Spain announces urgent dispatch of humanitarian aid to Gaza by air
The Spanish foreign minister José Manuel Albares, speaking at a UN meeting in New York, described the crisis in Palestine as "a disgrace for Israel and for humanity"
Spain has decided to take further urgent action on the "forced famine" that people in Gaza are suffering. During a UN meeting on Monday, 28 July, foreign minister José Manuel Albares described the crisis in Palestine as "a disgrace for Israel and for humanity". This will immediately translate into the delivery of 5,500 food rations, which will be dropped from the air with the help of the Ministry of Defence.
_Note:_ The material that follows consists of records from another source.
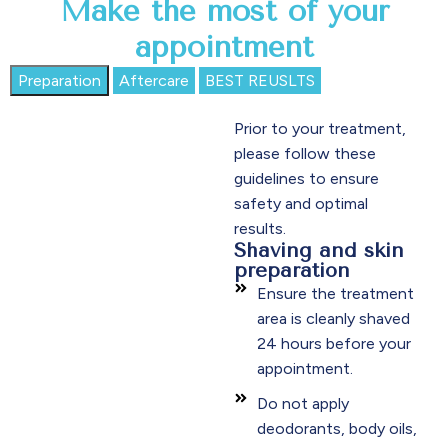
Make the most of your
appointment
Preparation
Aftercare
BEST REUSLTS
Prior to your treatment,
please follow these
guidelines to ensure
safety and optimal
results.
Shaving and skin
preparation
Ensure the treatment
area is cleanly shaved
24 hours before your
appointment.
Do not apply
deodorants, body oils,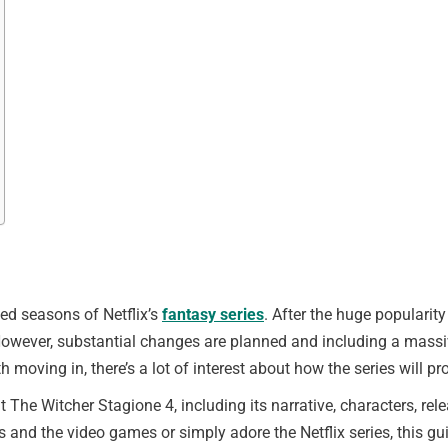
ed seasons of Netflix’s
fantasy series
. After the huge popularity
However, substantial changes are planned and including a massive
moving in, there’s a lot of interest about how the series will pr
ut The Witcher Stagione 4, including its narrative, characters, re
s and the video games or simply adore the Netflix series, this gui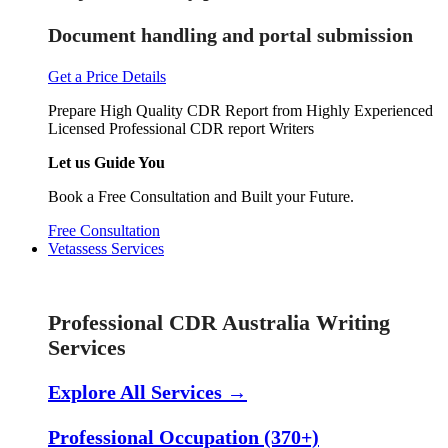
Document handling and portal submission
Get a Price Details
Prepare High Quality CDR Report from Highly Experienced
Licensed Professional CDR report Writers
Let us Guide You
Book a Free Consultation and Built your Future.
Free Consultation
Vetassess Services
Skill Assessment Services
Professional CDR Australia Writing
Services
Explore All Services →
Professional Occupation (370+)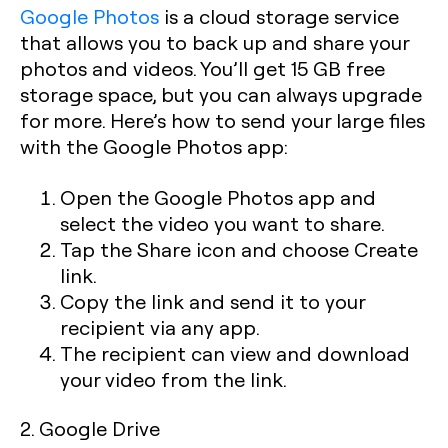
Google Photos
is a cloud storage service
that allows you to back up and share your
photos and videos. You’ll get 15 GB free
storage space, but you can always upgrade
for more. Here’s how to send your large files
with the Google Photos app:
Open the Google Photos app and
select the video you want to share.
Tap the Share icon and choose Create
link.
Copy the link and send it to your
recipient via any app.
The recipient can view and download
your video from the link.
2. Google Drive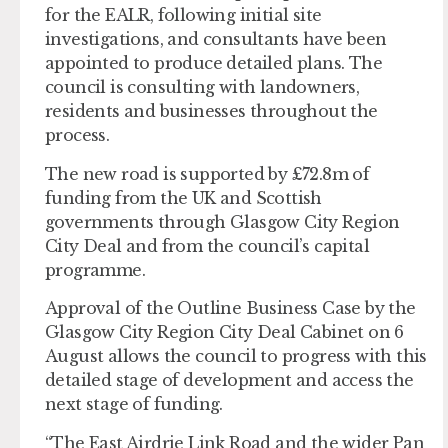
for the EALR, following initial site
investigations, and consultants have been
appointed to produce detailed plans. The
council is consulting with landowners,
residents and businesses throughout the
process.
The new road is supported by £72.8m of
funding from the UK and Scottish
governments through Glasgow City Region
City Deal and from the council’s capital
programme.
Approval of the Outline Business Case by the
Glasgow City Region City Deal Cabinet on 6
August allows the council to progress with this
detailed stage of development and access the
next stage of funding.
“The East Airdrie Link Road and the wider Pan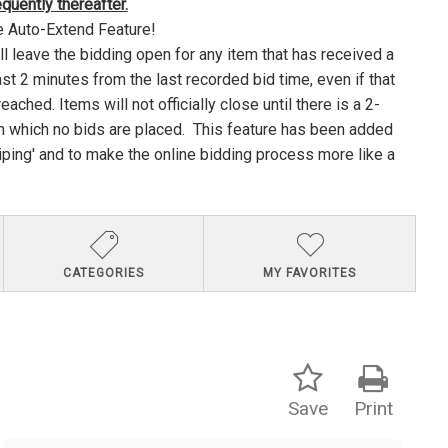
uently thereafter.
e Auto-Extend Feature!
ll leave the bidding open for any item that has received a
ast 2 minutes from the last recorded bid time, even if that
ached. Items will not officially close until there is a 2-
n which no bids are placed. This feature has been added
niping' and to make the online bidding process more like a
CATEGORIES
MY FAVORITES
Save
Print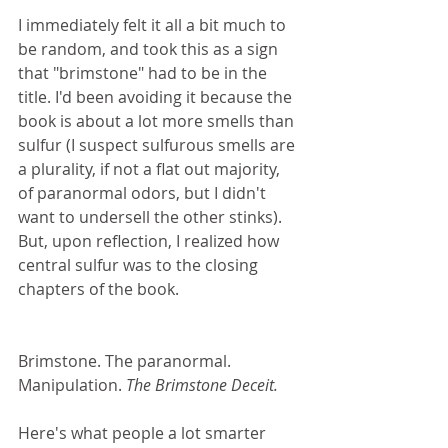
I immediately felt it all a bit much to 
be random, and took this as a sign 
that "brimstone" had to be in the 
title. I'd been avoiding it because the 
book is about a lot more smells than 
sulfur (I suspect sulfurous smells are 
a plurality, if not a flat out majority, 
of paranormal odors, but I didn't 
want to undersell the other stinks). 
But, upon reflection, I realized how 
central sulfur was to the closing 
chapters of the book.
Brimstone. The paranormal. 
Manipulation. 
The Brimstone Deceit.
Here's what people a lot smarter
Albares acknowledged that this aid is just "a drop in the ocean", considering that, at the moment, more than 100,000 children - 40,000 of them infants - are at risk of starvation. "We cannot allow this," he said. The aid has been prepared by the Spanish agency for international development cooperation (AECID) and is ready to leave as soon as the Ministry of Defence organises air transport.
Aid in trucks from Spain is already waiting at Gaza's borders. Since the beginning of the conflict, the government has tripled the aid. Its demand is that Israel allow "free, permanent and uninterrupted" passage by land, in addition to allowing humanitarian workers, doctors, health workers and journalists, many of whom have died in record numbers, to work freely.
'Words are no longer enough'
Albares's announcement was only the prelude to the strong message later delivered at the High-level International Conference on the Peaceful Resolution of the Question of Palestine, in which he called on the international community to abandon empty rhetoric and take action. "Words are no longer enough," he warned. "Today is no longer about discussing the two-state solution, but about its implementation."
Spain defends a vision of a Palestinian state with political unity between Gaza and the West Bank, territorial continuity, access to the sea with a port in Gaza and a capital in East Jerusalem. The deadline for this to be implemented, according to the foreign minister, is between 12 and 15 months. "What we cannot allow - and it is clear that there are many of us who think this way - is for the State of Israel to have a kind of veto right over peace in the Middle East, a veto right over the existence or not of the Palestinian state, or worse still, a macabre veto right over the life or death of 100,000 Palestinian children."